Your goal:
Copy out the lines from the one containing "Ergebnisse filtern" through the one containing "Zur Merkliste hinzufü", swapping "Ergebnisse" for "Treffer" and leaving everything else unchanged.

[Extracted page text data]
Content starts

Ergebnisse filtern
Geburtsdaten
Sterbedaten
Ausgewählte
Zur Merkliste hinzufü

Content ends
Content starts

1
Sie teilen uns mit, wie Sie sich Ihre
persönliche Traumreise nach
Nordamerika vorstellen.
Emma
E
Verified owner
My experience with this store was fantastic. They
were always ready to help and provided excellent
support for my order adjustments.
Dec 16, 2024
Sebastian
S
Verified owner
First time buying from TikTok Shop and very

Content ends

Response box:
Treffer filtern
Geburtsdaten
Sterbedaten
Ausgewählte
Zur Merkliste hinzufü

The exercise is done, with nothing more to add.